PO message in Gtranslator 1.1.8
PO message in Gtranslator 1.1.8

Gtranslator is a dedicated PO editor for Gnome. In the versions prior to the current 1.1.8 it was not able to open a PO file with msgctxt fields (since these are the newest addition to PO format), and in the current stable version it will open such files, but it will not display the content of msgctxt to the user (hence the red number 3 lower right). This is about to be implemented in the upcoming releases, as msgctxt is starting to get used in Gnome POs themselves.

Poedit

PO message in Poedit 1.4.1
PO message in Poedit 1.4.1

Poedit is a multiplatform dedicated PO editor. It suports translation memories and plural forms. It can open PO files containing msgctxt fields, but does not display them to the user as of version 1.4.1. Source references can be seen by right-clicking on the message in the list.

Poedit's primary visual feature is its compact layout. It can also work in full-screen mode.

Contacting Authors

In the preceding text, we have mentioned several situations when you may want to get in contact with the authors of the content which you are translating. You could report typos and other problems in the original text, request addition of context (especially disambiguating contexts), point out when a plural message is needed, warn of sentences split through several messages, etc.

Obviously, you should contact the authors when you need something changed in the source (from which the PO template is produced and merged with your translated PO), to be able to translate the message properly. However, sometimes even if you can translate a given message just fine, there is still reason to request some modifications. For example, if you have understood the meaning of a difficult message only after you had looked into the code, you may want to tell the authors to add context into the PO file even if you yourself don't need it any more. Or, if there was a bad case of a split sentence which you were able to outmaneuver, to nevertheless make it proper. The rationale for this is simple: if translators from different languages all help to improve messages at the source, they are efficiently helping each other out. While you handle improvement of one message, other translators will have done the same for messages which will cross your path at a later point.

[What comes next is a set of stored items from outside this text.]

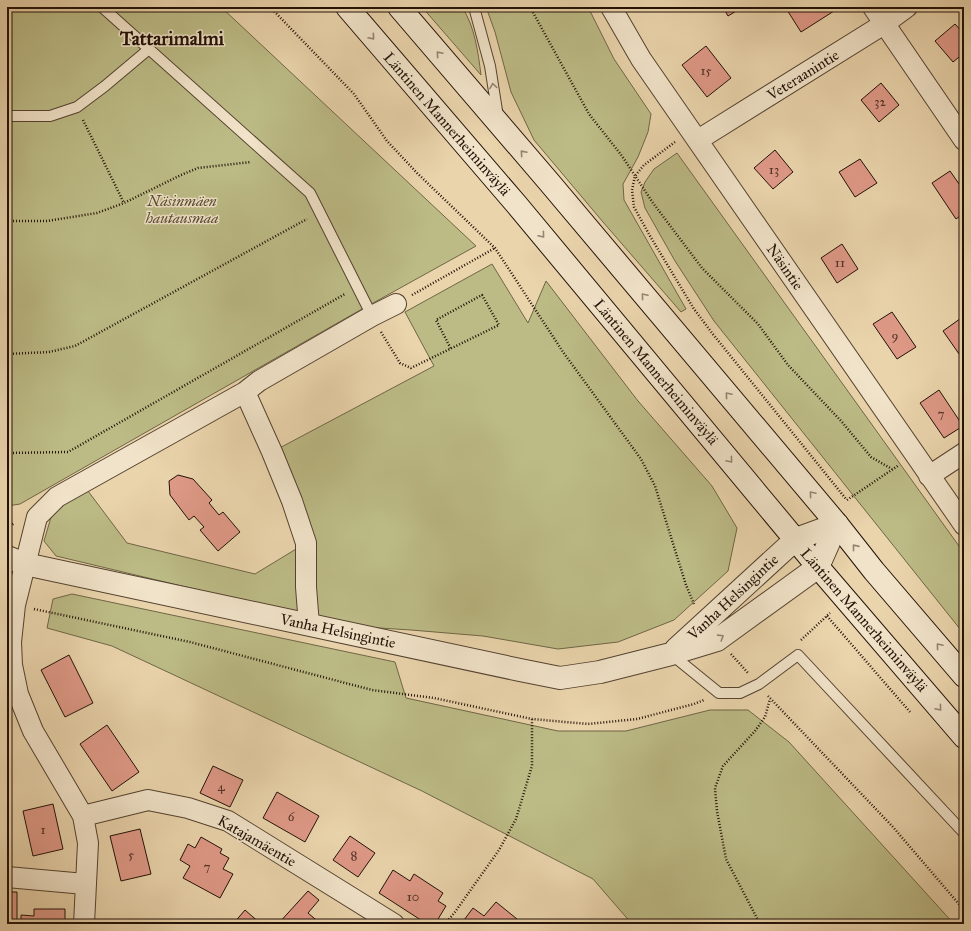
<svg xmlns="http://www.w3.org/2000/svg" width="971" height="931" viewBox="0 0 971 931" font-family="'IM FELL Great Primer',serif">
  <rect width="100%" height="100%" fill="#ead4ac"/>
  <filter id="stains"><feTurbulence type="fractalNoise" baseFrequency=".005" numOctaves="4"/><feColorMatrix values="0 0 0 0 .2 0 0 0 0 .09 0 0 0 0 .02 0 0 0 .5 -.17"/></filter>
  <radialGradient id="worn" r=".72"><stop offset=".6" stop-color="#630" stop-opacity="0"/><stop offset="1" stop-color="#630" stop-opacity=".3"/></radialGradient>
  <!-- green -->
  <path fill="#bcbb86" stroke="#6f6646" d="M7,7H221L476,246L355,313L20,504L7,506Z
    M422,7H462C475,27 478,52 481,75Z
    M486,7H588L614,59L651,114L648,132L638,157L623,184L624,200L686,309L681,312L603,222L534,140L511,92L495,32Z
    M677,153L964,553V634L714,321L675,261L645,208L641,192L645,182L654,169Z
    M492,264L528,323L546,281L638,401L712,486L737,528L728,571L674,620L618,642L558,649L483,636L411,630L349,626L56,556L44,541L57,497L82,483L127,543L255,574L306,543L272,452L434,366L405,312Z
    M72,594L395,662L406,698L558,731H626L710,710H748L789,742L954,924H632L593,879L422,791L112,646L47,628L53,599Z"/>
  <!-- building -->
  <path fill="#df9987" stroke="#221107" d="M723,7H743L728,16Z
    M792,7H831L834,11L801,32L787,10Z
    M955,24L964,34V53L953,62L935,41Z
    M706,46L731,78L707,97L682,65Z
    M881,83L899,105L879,122L861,100Z
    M775,150L793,172L773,189L754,168Z
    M860,159L877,183L855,197L839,172Z
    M950,171L964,191V213L956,219L932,183Z
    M842,244L858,269L837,283L821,258Z
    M892,312L916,347L897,359L873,324Z
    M964,316V361L943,331Z
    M939,390L963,426L944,438L920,403Z
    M178,475L193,479L212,500L209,503L219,515L223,512L240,532L218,551L200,530L204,527L194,516L189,520L170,495L169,481Z
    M69,655L93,703L65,717L41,670Z
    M107,725L139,772L112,791L80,744Z
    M213,766L243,780L230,807L200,793Z
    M277,792L319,816L305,842L263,818Z
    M53,804L63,849L33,856L23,811Z
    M140,829L151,874L121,881L110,836Z
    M350,836L375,853L358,877L333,860Z
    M201,837L222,849L220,853L229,858L223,869L233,874L220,898L183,878L190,866L180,860L188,844L195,848Z
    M393,870L410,881L414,874L443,893L438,901L446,906L435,924H427L379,893Z
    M308,891L319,900L308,913L321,924H278Z
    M7,892H17V924H7Z
    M496,902L517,919L512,924H461L473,908L484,916Z
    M34,909H65V924H21V915L34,916Z
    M245,910L261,924H233Z"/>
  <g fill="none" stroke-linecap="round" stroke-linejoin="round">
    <defs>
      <path id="service" d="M102,7L310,193L372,316
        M474,7L490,66L498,117
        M7,116H50L77,107L105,86L149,49
        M671,654L719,693H740L759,684L798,655L964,833"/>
      <path id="minor" d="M611,7L641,59L964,525
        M873,7L964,140
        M698,140L884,24L907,7
        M245,392L272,452L292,501L306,543V587L309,625
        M929,476L964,453
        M83,816L148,800L188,808L228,821L394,924
        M7,877L85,884
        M84,924L88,843L83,816L33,731L18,694L12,665L11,642L15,605L37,517L57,497L245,392L259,381L372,316L396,304"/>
      <path id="tertiary" d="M7,557L25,564L520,670L560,678L600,672L671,654L717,640L818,567L837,524
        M676,649L796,539L837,524"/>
      <path id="secondary" d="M347,7L517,205L818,567L964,737
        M399,7L549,182L837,524L874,571L964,676"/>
    </defs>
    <!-- service casing -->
    <use href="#service" stroke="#544230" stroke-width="12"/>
    <!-- minor casing -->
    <use href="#minor" stroke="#544230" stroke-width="22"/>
    <!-- tertiary casing -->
    <use href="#tertiary" stroke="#544230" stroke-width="24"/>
    <!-- secondary casing -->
    <use href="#secondary" stroke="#221107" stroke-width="24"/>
    <!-- path -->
    <path stroke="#221107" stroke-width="2.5" stroke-dasharray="1 2" stroke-linecap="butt" d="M270,7L354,94L387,141L417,173L495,248L563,352L641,459L655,486L686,585L694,604
      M530,7L589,114L622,156L653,203L702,268L758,324L788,365L842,422L871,457L892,469
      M83,120L124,203
      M675,142L644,165L635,176L632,190L634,207L650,236L694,309L712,333L846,499
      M7,221H47L97,213L124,203L181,175L198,168L251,162
      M412,295L495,248
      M381,332L400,363L411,368L499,325L482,295L436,320L451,349
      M7,354L49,352L75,346L307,219
      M7,453L68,452L345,294
      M847,500L899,465
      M7,527L15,523
      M34,609L190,642L372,690L434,698L532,719L588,724L637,719L694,704L704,700
      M827,616L910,712
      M801,640L830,613
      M731,654L748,673
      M768,696L893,827L964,910
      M445,924L455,912L499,850L516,819L532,766V719
      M760,924L726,859L717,811L715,788L723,766L755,731L765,717L770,699"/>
    <!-- service -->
    <use href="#service" stroke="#f1e3c9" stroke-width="10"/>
    <!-- minor -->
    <use href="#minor" stroke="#f1e3c9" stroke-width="20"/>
    <!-- tertiary -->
    <use href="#tertiary" stroke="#f1e3c9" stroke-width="22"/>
    <!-- secondary -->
    <use href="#secondary" stroke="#f1e3c9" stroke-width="22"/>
  </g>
  <!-- one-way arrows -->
  <defs><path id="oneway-chevron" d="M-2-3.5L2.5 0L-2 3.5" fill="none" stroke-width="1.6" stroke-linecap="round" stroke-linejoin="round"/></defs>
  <g stroke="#948472">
    <use href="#oneway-chevron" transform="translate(372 37) rotate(49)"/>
    <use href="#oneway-chevron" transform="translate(439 54) rotate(-131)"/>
    <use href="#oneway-chevron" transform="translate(493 86) rotate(-99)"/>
    <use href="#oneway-chevron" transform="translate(523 153) rotate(-131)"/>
    <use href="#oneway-chevron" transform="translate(542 235) rotate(50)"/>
    <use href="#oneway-chevron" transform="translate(644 296) rotate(-130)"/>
    <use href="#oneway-chevron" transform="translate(728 395) rotate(-130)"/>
    <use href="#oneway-chevron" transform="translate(730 460) rotate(50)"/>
    <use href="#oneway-chevron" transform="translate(812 494) rotate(-130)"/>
    <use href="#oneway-chevron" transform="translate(855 547) rotate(-129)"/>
    <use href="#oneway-chevron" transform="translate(721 637) rotate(-32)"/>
    <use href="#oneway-chevron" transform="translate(939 646) rotate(-130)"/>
    <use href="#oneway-chevron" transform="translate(939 708) rotate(50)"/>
  </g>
  <g text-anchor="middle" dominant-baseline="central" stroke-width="3" stroke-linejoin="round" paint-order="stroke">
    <!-- number labels -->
    <g font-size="13" fill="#513327">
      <text x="706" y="71">15</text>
      <text x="880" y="102">32</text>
      <text x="774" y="170">13</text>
      <text x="840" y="263">11</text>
      <text x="895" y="336">9</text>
      <text x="941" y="414">7</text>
      <text x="221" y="787">4</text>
      <text x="291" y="817">6</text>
      <text x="43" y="830">1</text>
      <text x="131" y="855">5</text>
      <text x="354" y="856">8</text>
      <text x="207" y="867">7</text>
      <text x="413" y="897">10</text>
    </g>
    <!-- street labels -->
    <g font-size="15" fill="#221107" stroke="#f1e3c9">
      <text transform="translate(803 75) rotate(-32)">Veteraanintie</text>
      <text transform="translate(447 124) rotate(49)">Läntinen Mannerheiminväylä</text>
      <text transform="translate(785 267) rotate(55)">Näsintie</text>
      <text transform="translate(656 372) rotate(50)">Läntinen Mannerheiminväylä</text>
      <text transform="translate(733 597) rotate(-43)">Vanha Helsingintie</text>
      <text transform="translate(864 620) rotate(49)">Läntinen Mannerheiminväylä</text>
      <text transform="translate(338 631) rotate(12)">Vanha Helsingintie</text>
      <text transform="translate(257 841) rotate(30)">Katajamäentie</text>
    </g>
    <!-- park labels -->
    <g font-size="15" font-style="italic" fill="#584c33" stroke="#f1e3c9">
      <text x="182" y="201">Näsinmäen<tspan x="182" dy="17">hautausmaa</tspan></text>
    </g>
    <!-- district labels -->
    <g font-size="19" font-weight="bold" fill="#221107" stroke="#f1e3c9">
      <text x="172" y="38">Tattarimalmi</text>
    </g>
  </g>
  <!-- margin -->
  <rect width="971" height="931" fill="none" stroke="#ead4ac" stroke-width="24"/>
  <rect x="8" y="8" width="955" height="915" fill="none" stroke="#221107" stroke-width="2"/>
  <rect x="12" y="12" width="947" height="907" fill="none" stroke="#221107"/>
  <rect width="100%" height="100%" filter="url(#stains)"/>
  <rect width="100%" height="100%" fill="url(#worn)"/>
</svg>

It depends on the translation environment which channels of communication are used for localization issues. For small projects you may simply contact the author directly by email; the contact address may even be given in the Report-Msgid-Bugs-To header field of the PO template. Larger projects will have a mailing list dedicated to localization and a bug tracker. In KDE, for example, you can either write directly to the mailing list, or file a bug report against the application which you are translating; in Gnome, filing a bug report seems to be the preferred way. In general, the less sure you are how the message should be improved, and how it may effect other languages, the more reason to write to the mailing list where the issue can be discussed with translators from other languages.

Once you get the correction through, bear in mind that it may not appear immediately in the source (i.e. within the week or month) and your merged PO. This is due to the so-called message freezes, the periods of time prior to the release of the source content (e.g. an application) when only changes of utmost urgency are accepted. Remember that modifying a message will make it fuzzy, which means untranslated for the consumer of the PO file. If a message would be changed e.g. two days prior to the release, it would leave a day or less for dozens of language teams to update it. So, while the first next release may not contain the correction, one of those that follow will.